- DVD cover
- Written by: Rainer Erler
- Directed by: Rainer Erler
- Starring: Wolf Roth; Jutta Speidel;
- Narrated by: ZDF
- Music by: Eugen Thomass
- Country of origin: West Germany
- Original language: German

Production
- Producers: Rainer Erler; Helmut Rasp;
- Cinematography: Wolfgang Grasshoff; Wolf Bachmann;
- Editor: Hilwa von Boro
- Running time: 114 minutes

Original release
- Release: 21 May 1979

= Fleisch (film) =

1979 television film

Fleisch (German for flesh or meat; international title: Spare Parts) is a German television thriller directed by Rainer Erler. Released in 1979, the film focuses on organ trafficking. Fleisch has been recognized as a cult film.

==Plot==
A newly married couple is spending their honeymoon in the southwestern United States. Suddenly, the unbelievable happens: the husband is kidnapped and assaulted by paramedics in an ambulance. The wife escapes at the last minute, and is picked up by a truck driver.

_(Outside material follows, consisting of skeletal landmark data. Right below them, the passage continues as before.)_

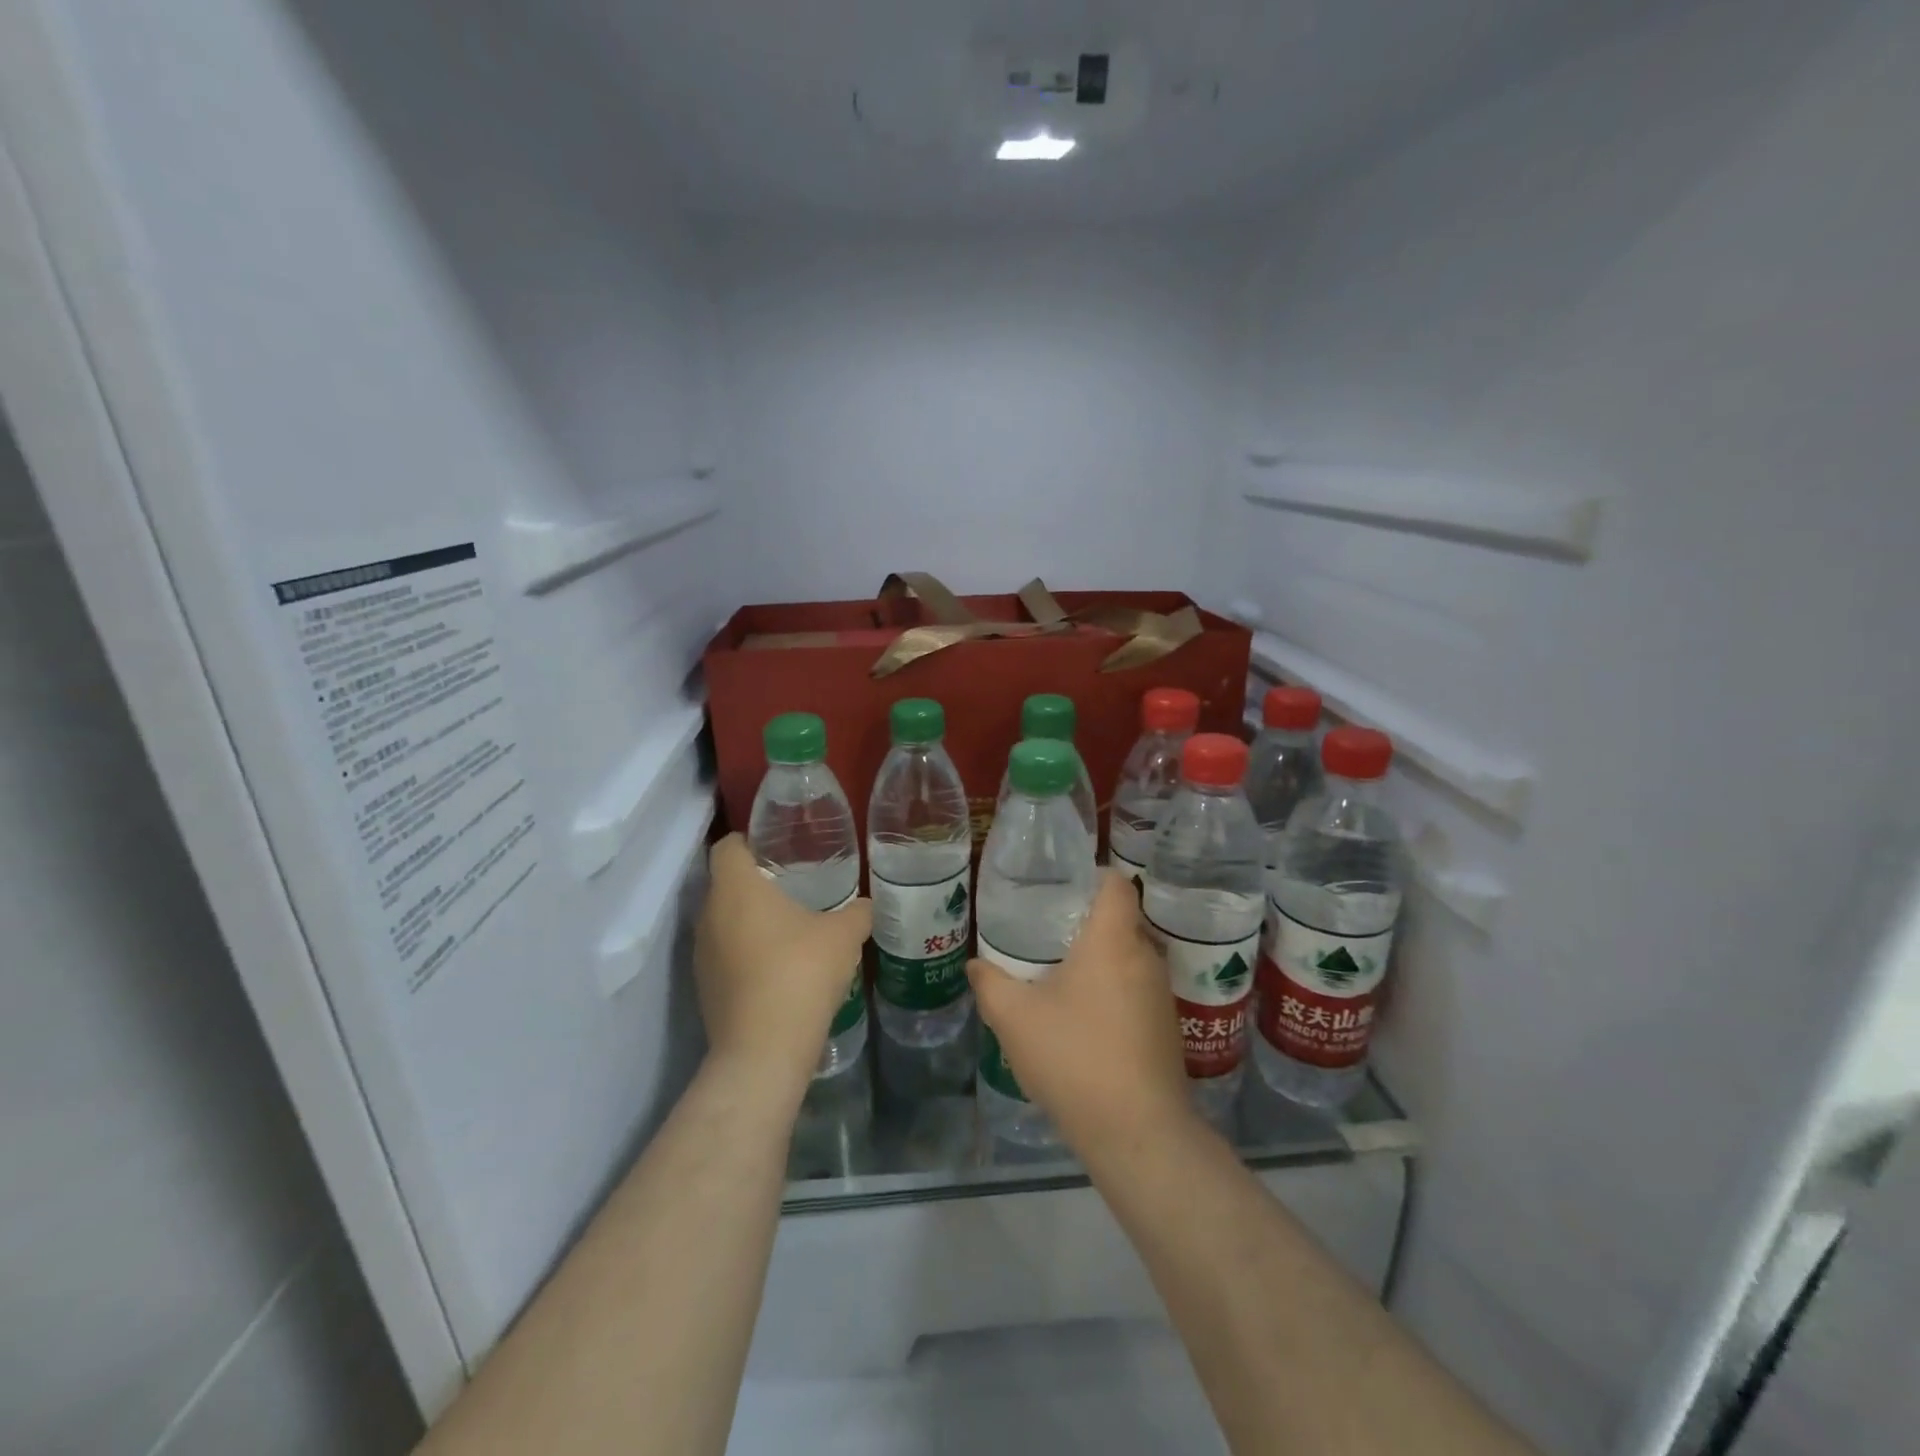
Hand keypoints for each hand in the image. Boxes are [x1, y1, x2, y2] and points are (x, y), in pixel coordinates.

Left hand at [694, 834, 871, 1102]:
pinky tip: (778, 966)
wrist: (764, 1050)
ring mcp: (702, 953)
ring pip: (723, 920)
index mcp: (736, 888)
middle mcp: (709, 914)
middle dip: (755, 881)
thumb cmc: (801, 973)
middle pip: (725, 883)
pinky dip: (745, 952)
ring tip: (789, 925)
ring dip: (749, 919)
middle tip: (794, 884)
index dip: (750, 841)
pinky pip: (724, 954)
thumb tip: (866, 905)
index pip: (728, 846)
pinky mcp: (704, 987)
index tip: (779, 848)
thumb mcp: (844, 935)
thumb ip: (857, 912)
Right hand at [967, 872, 1196, 1156]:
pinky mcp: (1167, 1027)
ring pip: (1129, 957)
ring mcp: (1161, 994)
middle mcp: (1145, 957)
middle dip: (1086, 921)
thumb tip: (976, 965)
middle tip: (1047, 931)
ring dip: (1100, 960)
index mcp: (1113, 941)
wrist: (1138, 1132)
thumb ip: (990, 983)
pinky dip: (1114, 990)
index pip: (1116, 883)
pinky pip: (1137, 989)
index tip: (1061, 887)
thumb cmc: (1075, 1058)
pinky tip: (1085, 1019)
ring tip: (1061, 974)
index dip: (1091, 876)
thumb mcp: (1014, 1019)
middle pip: (1121, 920)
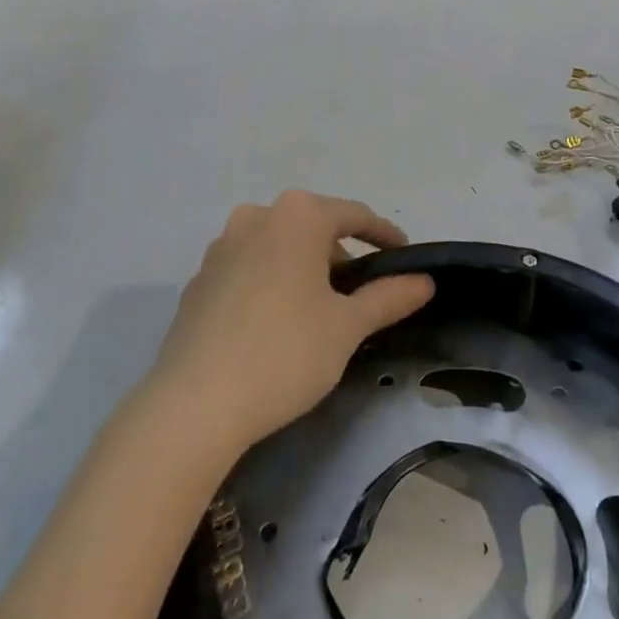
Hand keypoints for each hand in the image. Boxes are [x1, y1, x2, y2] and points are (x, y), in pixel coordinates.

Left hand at [151, 191, 435, 453]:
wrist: (194, 403)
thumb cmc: (285, 352)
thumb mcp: (347, 326)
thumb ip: (388, 297)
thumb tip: (424, 281)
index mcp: (297, 216)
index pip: (354, 215)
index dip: (385, 236)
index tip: (405, 258)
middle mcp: (256, 216)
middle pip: (313, 227)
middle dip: (341, 256)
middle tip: (362, 295)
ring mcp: (221, 247)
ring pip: (278, 247)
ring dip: (304, 269)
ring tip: (319, 312)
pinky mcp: (199, 279)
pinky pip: (248, 269)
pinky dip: (270, 284)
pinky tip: (275, 325)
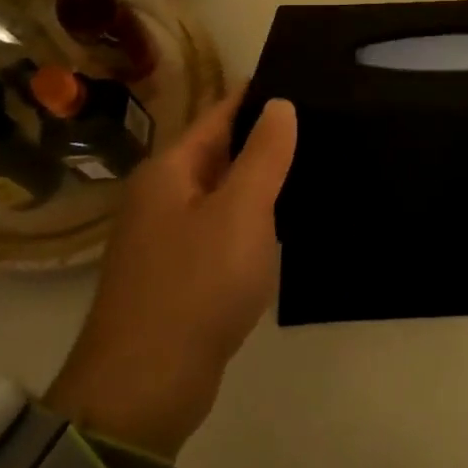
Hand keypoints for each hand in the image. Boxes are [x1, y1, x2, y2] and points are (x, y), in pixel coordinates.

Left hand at [46, 90, 297, 458]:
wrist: (144, 388)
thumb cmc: (195, 285)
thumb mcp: (241, 211)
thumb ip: (264, 154)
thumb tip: (280, 104)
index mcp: (170, 170)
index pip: (220, 113)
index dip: (258, 96)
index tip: (302, 79)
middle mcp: (162, 195)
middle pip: (220, 151)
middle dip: (264, 138)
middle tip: (323, 122)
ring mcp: (168, 236)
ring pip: (223, 192)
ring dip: (260, 180)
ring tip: (313, 164)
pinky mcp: (179, 273)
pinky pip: (222, 228)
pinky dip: (251, 219)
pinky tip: (285, 222)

Together they embark on the search for the kidnapped husband, encountering a dangerous and perfectly organized syndicate that supplies the world's wealthy customers in organs of young, healthy people.

==Cast==
- Jutta Speidel - Monica
- Wolf Roth - Bill
- Herbert Herrmann - Mike
- Charlotte Kerr - Dr. Jackson

==Production==
It was produced for ZDF and was telecast on 16 June 1979 on German television. The cast of the film includes Jutta Speidel and Wolf Roth.

==Remake==
The television station ProSieben narrated the 2008 remake of the film, which was directed by Oliver Schmitz, the movie starred Sebastian Ströbel and Theresa Scholze.